**Jobs**:
A - Repeat word for word the part of the thread on Proxmox NFS backups below, starting with "I've got a message" and going on through "for your help.".
B - Write the next part of the thread on Proxmox NFS backups below, picking up after its last sentence.

I installed proxmox on a ssd in a hp microserver gen8.
In proxmox, i've created 2 VM : openmediavault and jeedom.
In my microserver, i have 3 others sata disks.
I mounted these 3 disks in openmediavault as share folders with nfs and samba.
I've created in openmediavault a shared folder named backupVM in order to backup the VM of proxmox.
In proxmox, i've created a nfs storage named backupVM.
But when i try to backup, it fails.
I've got a message :
could not get storage information for 'BackupVM': mkdir /mnt/pve/BackupVM/dump: Permission denied at /usr/share/perl5/PVE/Storage/Plugin.pm line 872

i don't have any idea of what it wrong. sorry i'm a newbee.
thanks for your help.
 
The user you mount the NFS share as is not allowed to write to either the mountpoint or the share. Assuming you mount as root you may want to look into mounting as a different user, that you give write access on the share. Or configure a mapping on the server.
 
i found the solution.
i had to add the option no_root_squash in openmediavault nfs share options
see in this post :
Be warned that no_root_squash is not without risk

Apologies for the necro, but I had this same issue and this is the top thread that comes up when I search Google. There is another solution than using no_root_squash.

**Records provided**:
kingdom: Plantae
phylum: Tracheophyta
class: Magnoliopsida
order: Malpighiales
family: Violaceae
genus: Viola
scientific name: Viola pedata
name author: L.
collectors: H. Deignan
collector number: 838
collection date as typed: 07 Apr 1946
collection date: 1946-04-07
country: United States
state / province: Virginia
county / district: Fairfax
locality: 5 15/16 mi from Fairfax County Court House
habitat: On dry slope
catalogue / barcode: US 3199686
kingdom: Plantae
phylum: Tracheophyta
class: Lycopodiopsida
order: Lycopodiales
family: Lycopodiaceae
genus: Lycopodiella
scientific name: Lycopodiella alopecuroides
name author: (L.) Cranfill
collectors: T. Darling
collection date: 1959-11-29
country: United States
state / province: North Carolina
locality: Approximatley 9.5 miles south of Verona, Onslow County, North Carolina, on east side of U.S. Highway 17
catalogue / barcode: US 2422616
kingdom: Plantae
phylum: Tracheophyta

**Answers for the exercise**:
A -
I've got a message :
could not get storage information for 'BackupVM': mkdir /mnt/pve/BackupVM/dump: Permission denied at /usr/share/perl5/PVE/Storage/Plugin.pm line 872

i don't have any idea of what it wrong. sorry i'm a newbee.
thanks for your help.

B -
The error given under "contents" when reviewing the storage you're trying to mount is:

mkdir /mnt/pve/VM-Templates/private: Permission denied at /usr/share/perl5/PVE/Storage/Plugin.pm line 872. (500)


The important part seems to be the first half of the above, which explains that Proxmox is unable to make the directory titled "private" in "VM-Templates." If you create this directory yourself in your OS of choice, however, this seems to fix the problem. You will have to repeat this process to create all the directories needed. This will depend on what you've told Proxmox your NFS share contains, but this required me to create the folders: dump, images, private, template, and within template: cache, images and iso. After that you should be good to go. Probably a hack of a solution, but seems better than opening up your system to vulnerabilities.